> **Stored entries**:
━━━━

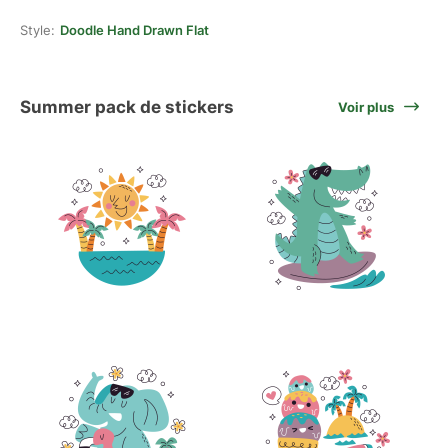
Style:
Doodle Hand Drawn Flat
Summer pack de stickers
Voir plus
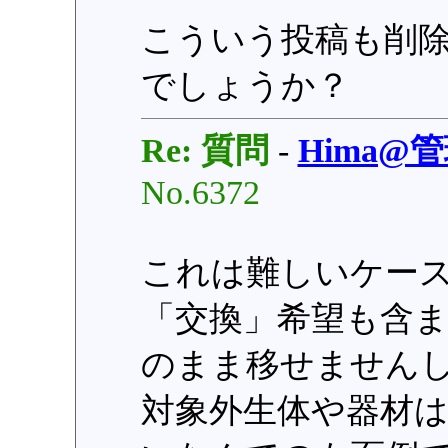
こういう投稿も削
でしょうか？
Re: 質問
-
Hima@
No.6372
これは難しいケー
「交換」希望も含
のまま移せません
対象外生体や器材は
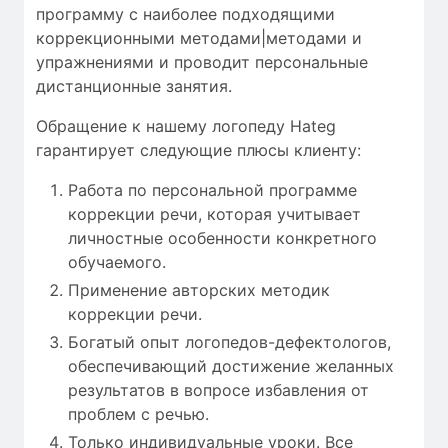
программу с
наиболее
подходящими
коррекционными методами|методами и
упражнениями
и проводит
персональные
дистанционные занятия
.
Обращение к нашему логопеду Hateg
гарантирует следующие плюсы клиенту:
Работа по персональной программе
коррекции речи, которая учитывает
личностные особенности конкретного
обучаемого.
Применение авторских методик
коррекции речи.
Богатый опыт логопедов-дефектологов,
обеспечивающий достижение желанных
результатов в вопросе избавления от
проблем с речью.
Только индивидуальные уроки. Все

━━━━

Omit the pictures; print the records above exactly.

Style:
Doodle Hand Drawn Flat
Summer pack de stickers
Voir plus
こういう投稿も削
でしょうか？
Re: 質問
-
Hima@
No.6372
これは難しいケー
「交換」希望も含
のまま移せません
対象外生体や器材は
программу с
наиболее
подходящими
коррекционными методами|методами и
упражнениями
и проводит
персональные
дистанционные занятия
.
Обращение к нашему логопеду Hateg
гарантирует следующие плюсы клиенту:
Работа по персональной программе
коррекции речи, которая учитывает
личностные особенности конкретного
обучаемого.
Применение авторских методик
коррекции речи.
Богатый опыт логопедов-дефектологов,
обеспечивающий достижение желанных
результатов в вопросе избавления от
проблем с речью.
Только индивидуальные уроки. Все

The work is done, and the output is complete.